Temporal gene expression pattern of Dlk1, Foxq1, Nrk and Elf3 for sympathetic neuroblasts/neurons (orange) and adrenal chromaffin precursors/cells (pink) after FACS based on differential expression of EYFP in THCre::R26REYFP embryos. (A,B) Gene expression pattern of Dlk1 and Nrk were measured at E11.5 to P0. (C,D) Gene expression pattern of Foxq1 and Elf4 were measured at E11.5 to E14.5. Absolute concentration of mRNA copies per μL were measured and reported as individual measures (dot) and mean ± SEM (bar). In each case, 3 biological replicates were averaged, except on P0 for Dlk1 where only 1 biological replicate was measured. Asterisks indicate pairs of means that were significantly different using two-way ANOVA (*p < 0.05; **p < 0.01).

Figure 6

Nrk disruption in homozygous mutant led to a defect in adrenergic phenotype acquisition in the adrenal chromaffin cells. (A) Immunostaining of transverse sections through the adrenal region of E18.75 mouse embryos in wild type and Nrk mutant mice, showing TH (green) and PNMT (magenta) immunoreactivity. (A–C) Is from a wild type E18.75 mouse. (D–F) Show a section from an Nrk-het mutant mouse. (G–I) Is from an Nrk-null mutant mouse.
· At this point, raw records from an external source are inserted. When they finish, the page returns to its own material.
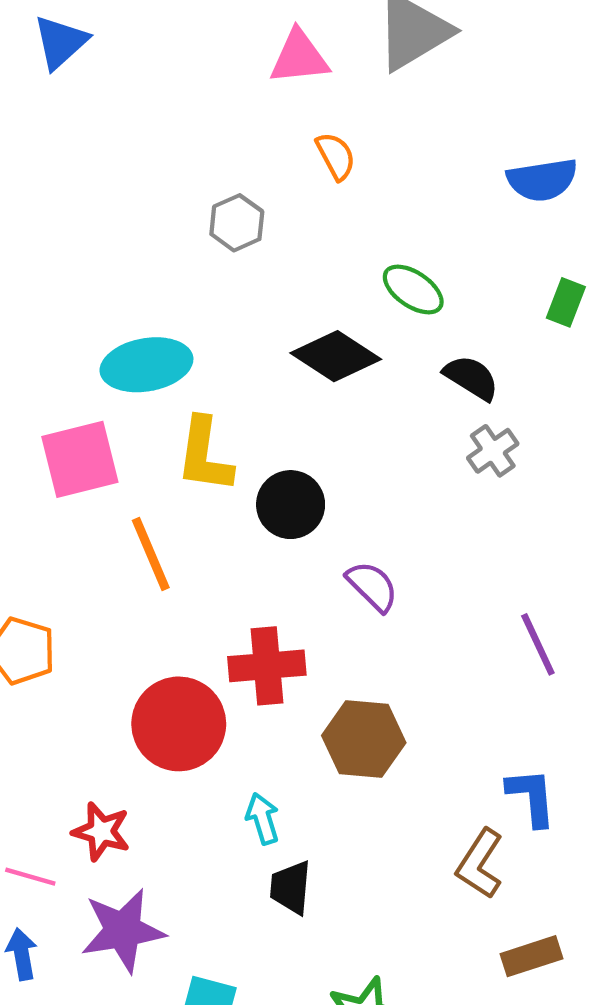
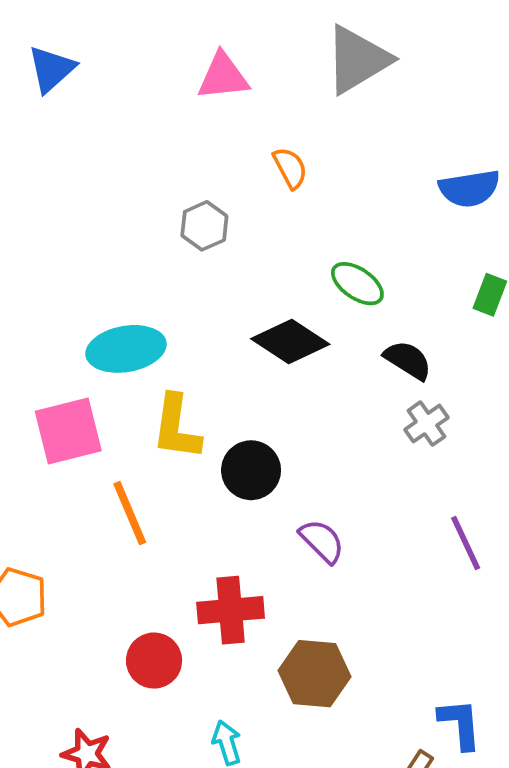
pink triangle: (299, 57) -> (223, 76), moved
purple line: (538, 644) -> (466, 543), moved
red circle: (179, 724) -> (154, 661), size x0.7

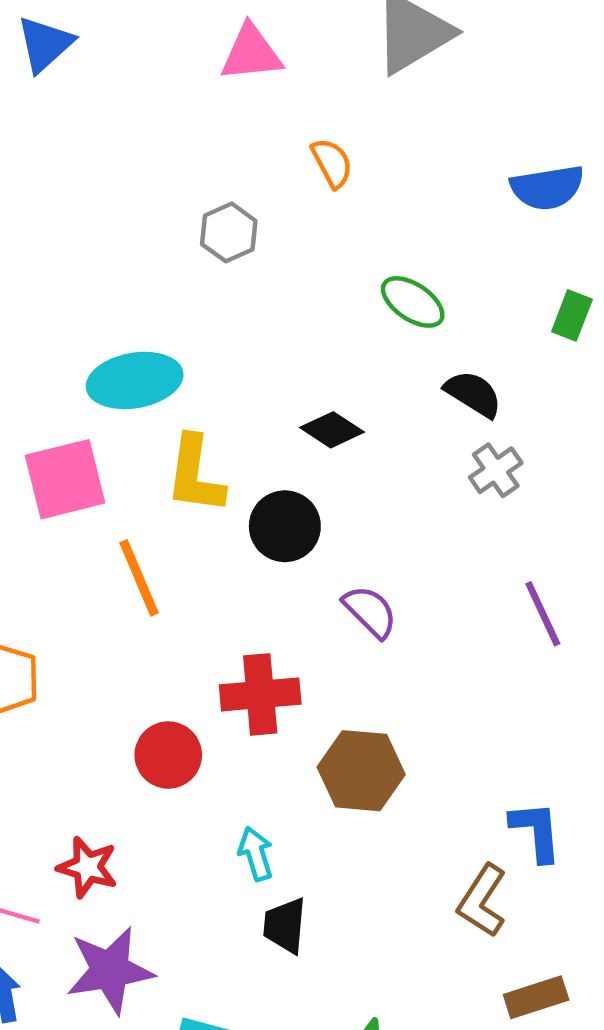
black diamond: (290, 341) -> (332, 430), moved, size x0.7

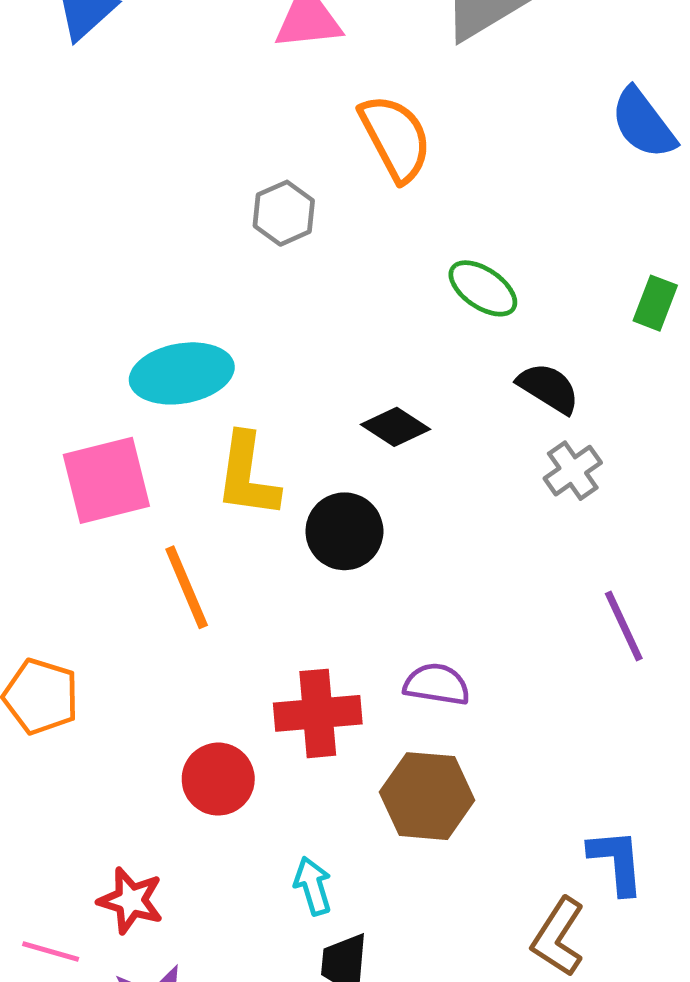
orange semicircle: (332, 163) -> (395, 138), size x1.6
blue semicircle: (547, 188) -> (643, 123), moved, turned 62
purple semicircle: (370, 611) -> (437, 684), moved, turned -36

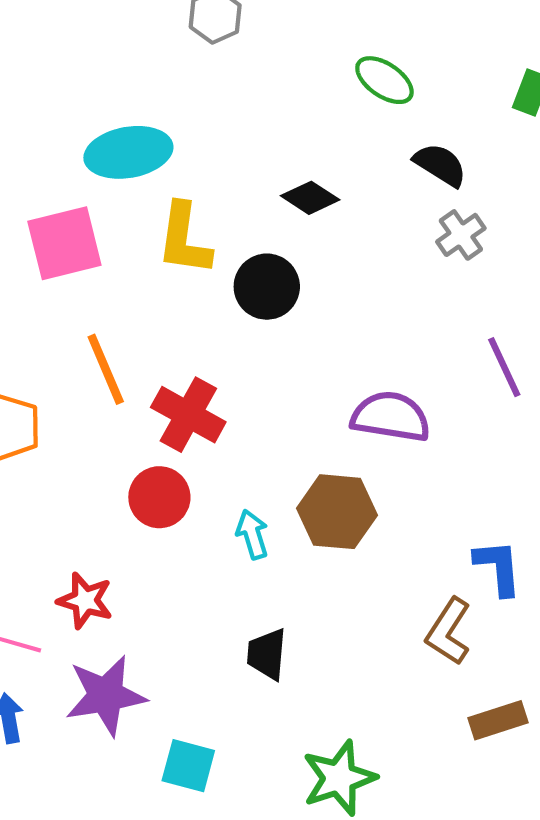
orange line: (187, 587) -> (106, 369), moved
purple semicircle: (437, 684) -> (391, 417), moved, size x1.4
red cross: (318, 713) -> (188, 415), moved, turned 34
cyan arrow: (313, 886) -> (252, 534), moved

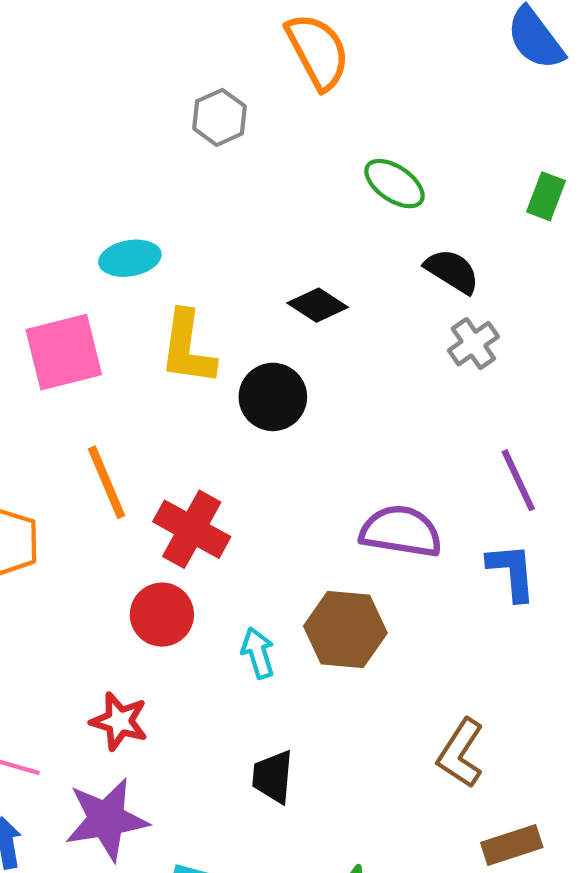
cyan ellipse: (128, 152) -> (130, 258), size x0.7
blue L-shape: (498, 567) -> (512, 572), moved
red star: (85, 600) -> (119, 721), moved

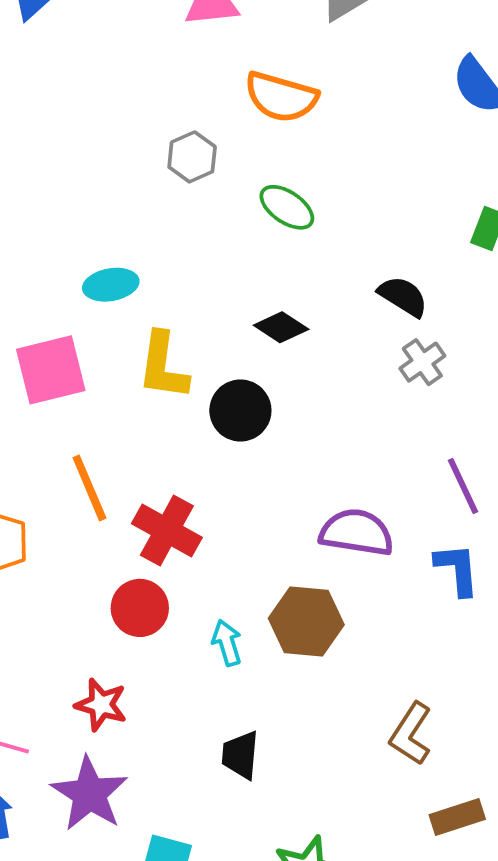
orange semicircle: (318, 51) -> (281, 97), turned 134
green ellipse: (394, 184) -> (287, 207), moved
purple star: (106, 819) -> (89, 794), turned -30

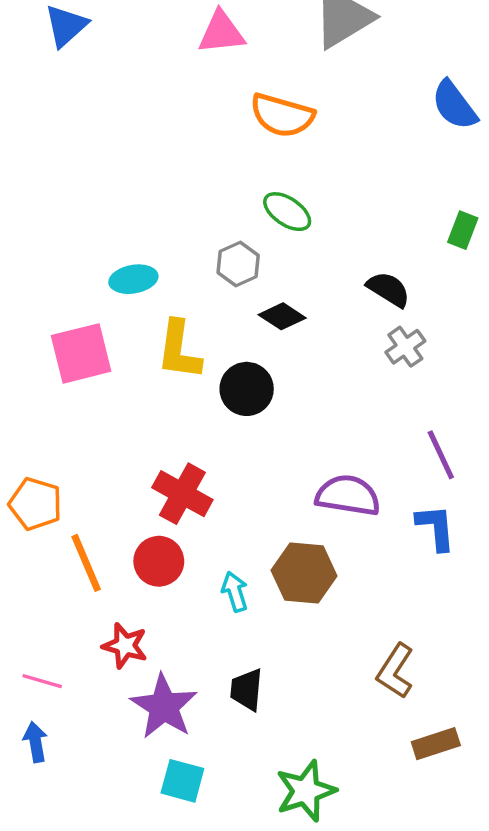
gray hexagon: (192, 157) -> (238, 264), moved
orange line: (89, 488) -> (86, 563), moved
purple star: (89, 794) -> (164, 706), moved

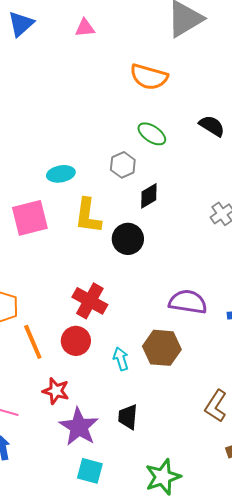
pink triangle: (221, 33) -> (85, 28), moved, size x0.7
black semicircle: (388, 289) -> (212, 126), moved
black diamond: (282, 316) -> (149, 196), turned -64

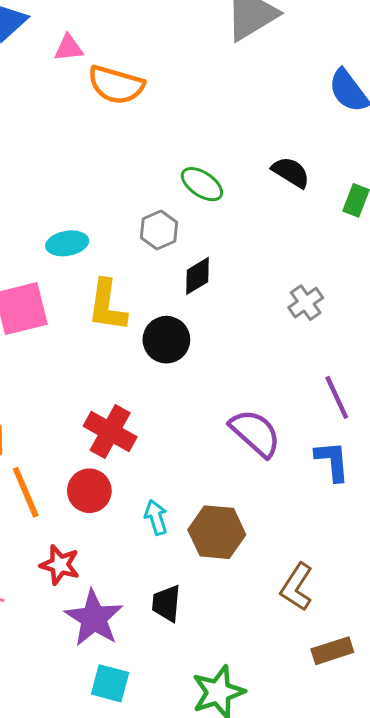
pink triangle: (85, 28) -> (69, 48), moved
orange semicircle: (149, 77) -> (116, 85), moved
purple semicircle: (188, 302) -> (255, 433), turned 33
brown hexagon: (162, 348) -> (217, 532), moved

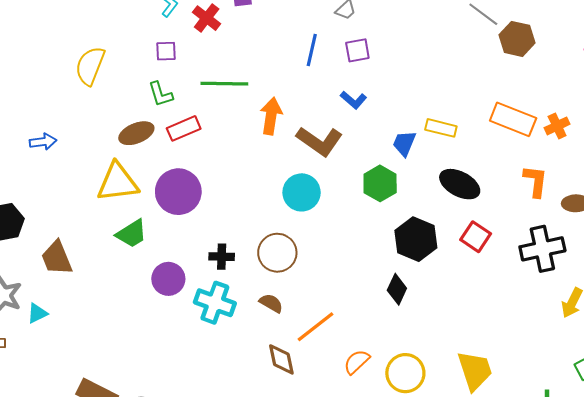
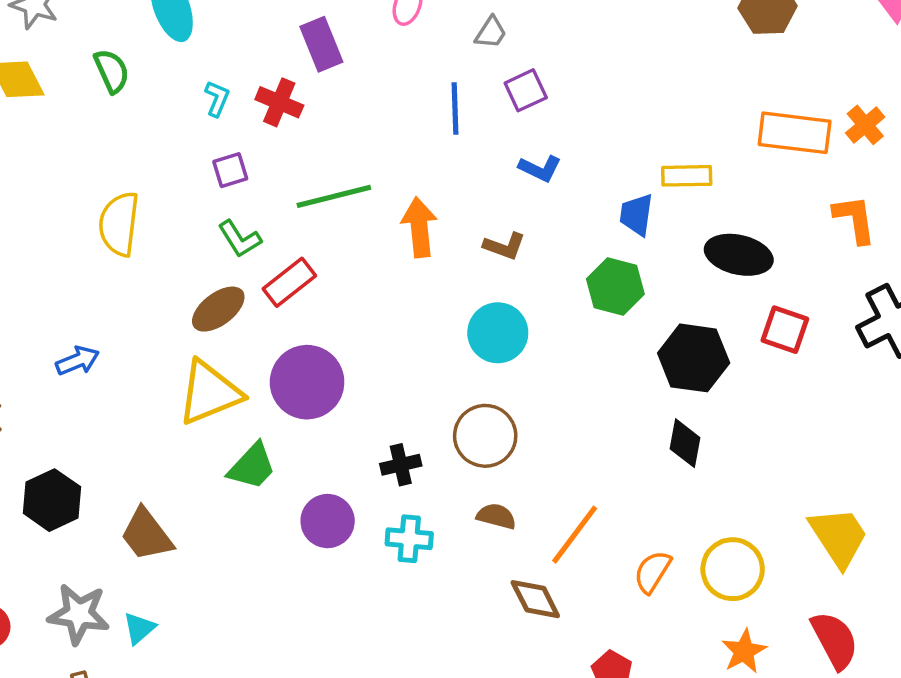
brown L-shape: (319, 141) -> (504, 246), size x0.6
cyan cross: (215, 303) -> (409, 539), size x0.7

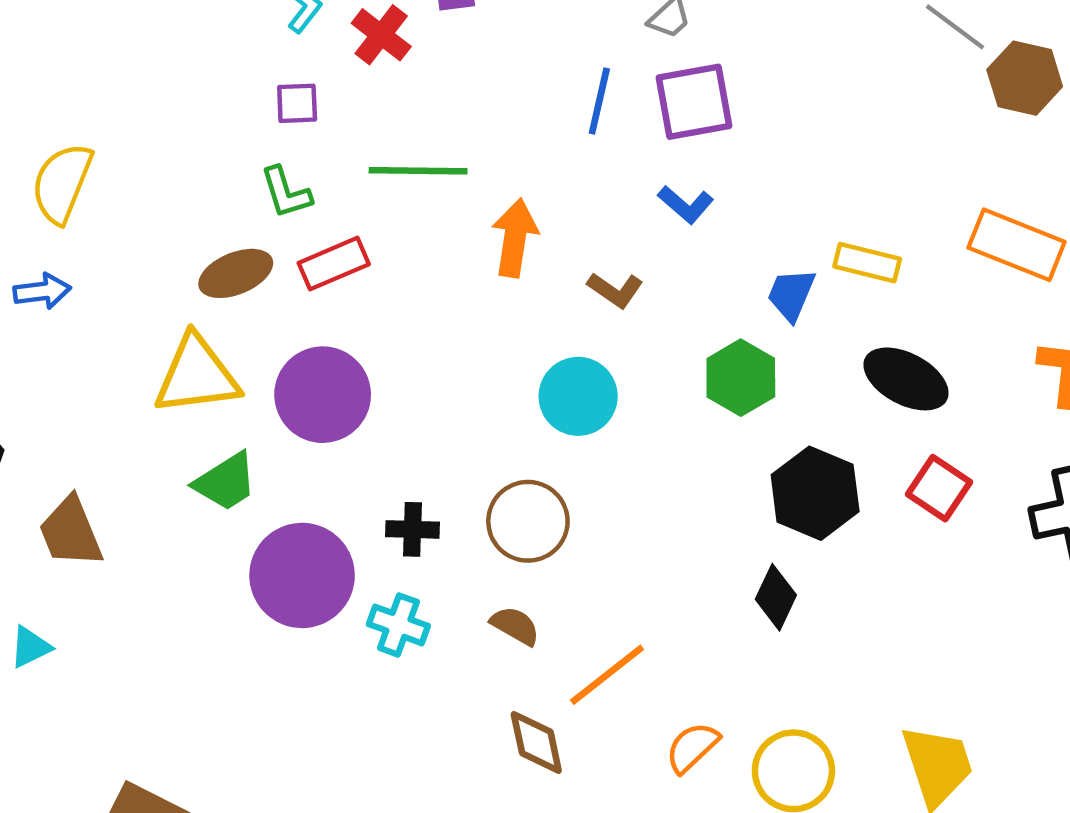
purple square: (526, 90) -> (694, 102), size x1.5
yellow semicircle: (119, 224) -> (62, 183), moved
purple circle: (328, 521) -> (302, 575), size x1.5

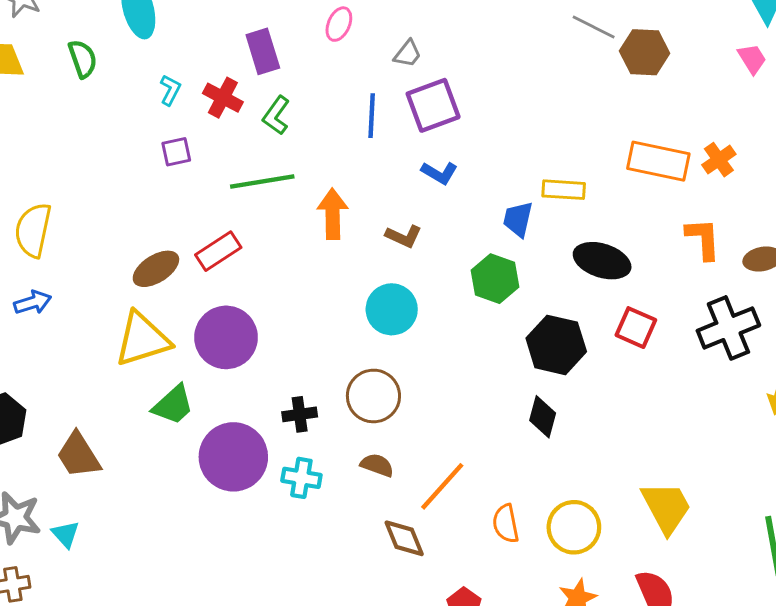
green L-shape: (286, 193) -> (276, 115), moved, turned 63
cyan triangle: (30, 647) -> (66, 534), turned -36
orange semicircle: (692, 747) -> (506, 524), turned -48

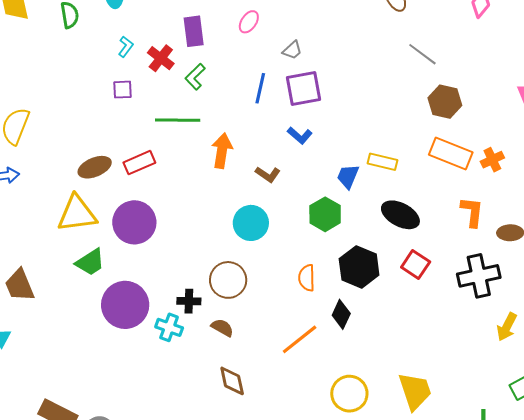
brown hexagon: (645, 52) -> (445, 102), moved
black cross: (300, 414) -> (189, 301), moved
orange line: (442, 486) -> (300, 339), moved
orange semicircle: (506, 524) -> (307, 278), moved

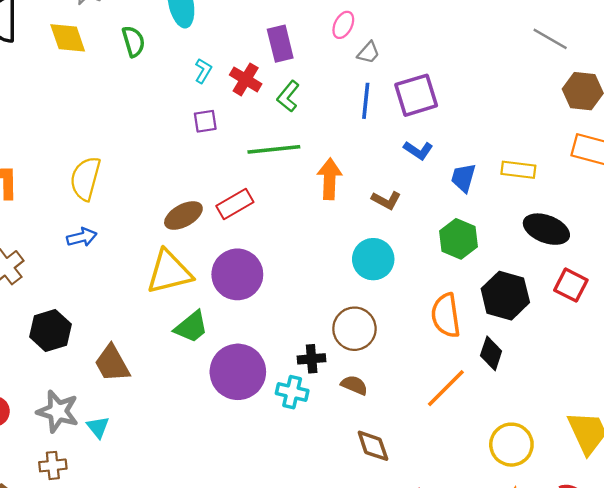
gray trapezoid: (292, 50) -> (368, 53), moved
blue trapezoid: (348, 176) -> (463, 178), moved
orange semicircle: (307, 278) -> (446, 315), size x1.4

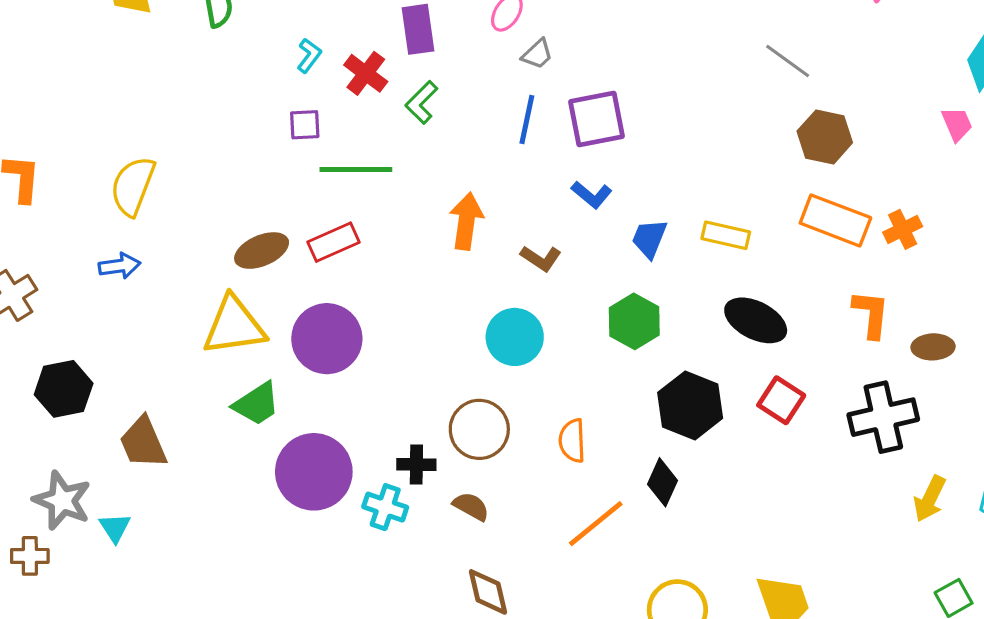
green line: (274, 149) -> (356, 170), moved
orange semicircle: (446, 315) -> (572, 441), moved, size x0.7
brown cross: (53, 465) -> (30, 556), moved

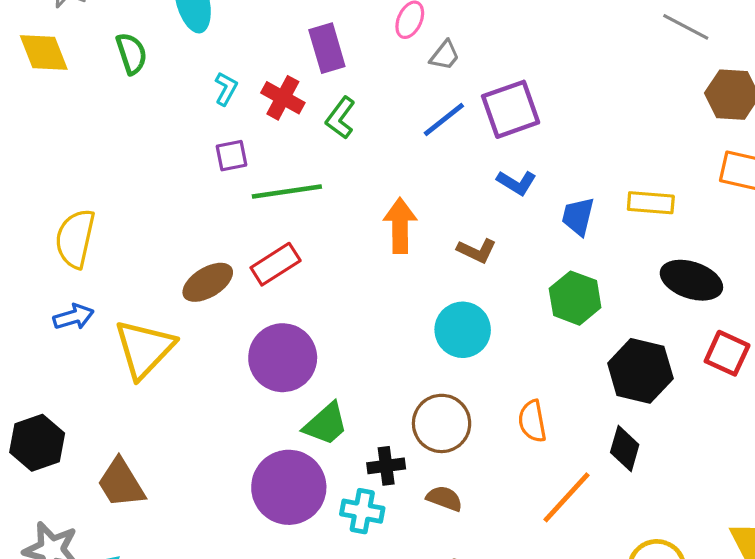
blue line: (527, 120) -> (444, 120), turned 48
yellow triangle: (234, 326) -> (144, 349), moved, turned -30
green trapezoid: (257, 404) -> (326, 424), moved

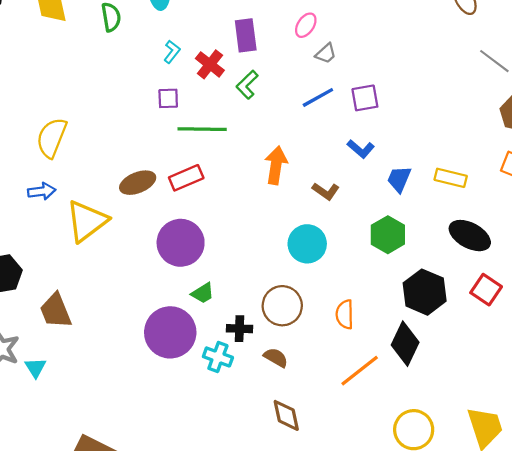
purple square: (511, 109) -> (365, 98), size x0.7
green trapezoid: (326, 424) -> (203, 293), size x0.7
black diamond: (625, 449) -> (405, 344), size x1.4

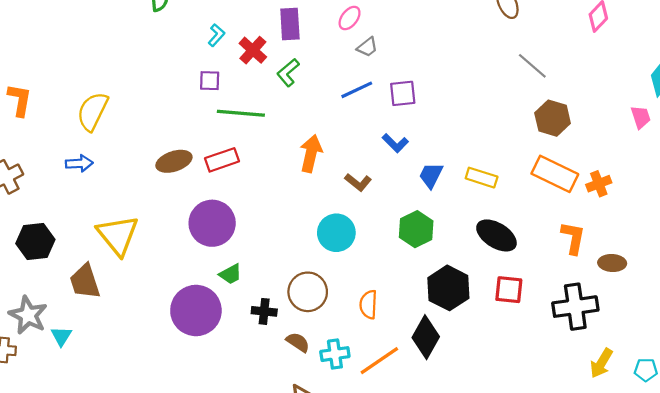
yellow triangle: (87, 221) -> (118, 235), moved, turned -36
red square: (486, 290) -> (509, 290), turned -32
cyan cross: (218, 357) -> (335, 354), moved, turned -32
The prevertebral suprarenal ganglia and the adrenal glands are outlined in a solid line and dashed line respectively, based on bisbenzimide (BB, cyan) staining (A,D,G). (J) Loss of Nrk reduces the proportion of adrenergic chromaffin cell in the adrenal glands. The number of TH+ noradrenergic adrenal chromaffin cells and their PNMT+ adrenergic subpopulation cells were counted in sections from wild-type, Nrk-het and Nrk-null (both Nrk^−/− female and Nrk^−/Y male) mutant mice with n = 4. The proportion of PNMT+ adrenergic chromaffin cells were calculated by number of PNMT+ (adrenergic) cells/number PNMT−, TH+ (noradrenergic) adrenal chromaffin cells and shown here as mean proportion ± SEM along with individual measures for each embryo. (K) Growth fractions for adrenergic chromaffin cells, noradrenergic chromaffin cells and sympathetic neurons were examined using Ki67 immunostaining for cycling cells in and calculated as proportion of total cells of each type.

Figure 7

Data from Furlan et al., showing the expression of imprinted genes commonly expressed in differentiating cells. For each gene, values are normalised to expression levels in the Schwann cell precursor (SC). Note the logarithmic Y-axis. Nearly all genes are expressed at low levels in the Schwann cell precursor and in early (EB) and late (LB) bridge cells but at greatly increased levels in differentiating adrenal chromaffin cells.